## [SOURCE PASSAGE]
begin

I finally managed to get the code running and now, I can read and write all the registers of the TI PHY via xfcp! After going through all the registers on all five devices, I can see that all devices established a valid ethernet link. However, only device 1 (the one that actually works) reports "SGMII Auto-Negotiation process complete" (bit 0 of register 0x0037). The other 4 devices (those which do not respond to UDP packets) report "SGMII Auto-Negotiation process not complete".

If I interpret this correctly, this means that the SGMII connection between the PHY and the MAC could not be established. Any ideas how we can fix this? I see in the PHY docs that SGMII Auto-Negotiation can be disabled---can this help? Thanks and best, Nico

Apr 19 '21 23:04 np84

TBH, I don't know what to tell you here, besides either the PHY or the Xilinx SGMII core is not doing what it is supposed to do. Could be a bug in the PHY, a misconfigured register in the PHY, a bug in the Xilinx SGMII core, or something completely different. Also, just because the chips report all the same register values doesn't mean that the register values are correct, it's possible that one of the default values is incorrect and perhaps TI changed something wrt. how the chip implements that feature. I had to do some guesswork to figure out what values to write with the MDIO init code, it's entirely possible that one of those values is not correct, or that more registers need to be initialized.

I think the only thing that we have learned so far is that the DP83867 PHY chip is more terrible than I originally thought and Xilinx should really just stick to using Marvell PHY chips on all of their dev boards.

Apr 20 '21 07:04 alexforencich

Ok, thanks. I already played around with the registers but had no success yet. Let us see if the TI people can help me here. I will also try to get some debug information from the Xilinx SGMII core. Any hint how to do this?

Apr 20 '21 08:04 np84

I investigated the status vector of the Xilinx SGMII core and it reports RUDI(INVALID), RXDISPERR, and RXNOTINTABLE errors. I start to believe that those devices have some serious problems and that I will not be able to fix this. I'm still in contact with Xilinx and TI but I do not expect that they can solve it.

end

## [DIRECTIVE]
Quote the forum thread word for word from "Ok, thanks. I" to "to do this?". The data after this point has no connection to the forum thread.

## [SOURCE EXCERPT]
begin

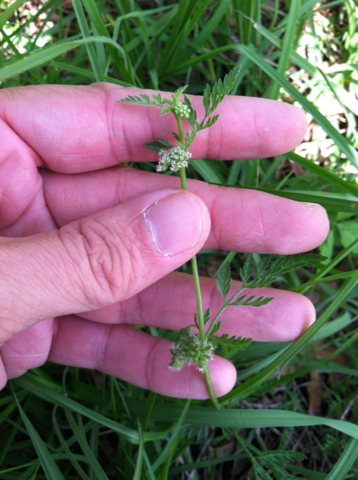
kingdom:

end

## [SOLUTION TO THIS EXERCISE]
Ok, thanks. I already played around with the registers but had no success yet. Let us see if the TI people can help me here. I will also try to get some debug information from the Xilinx SGMII core. Any hint how to do this?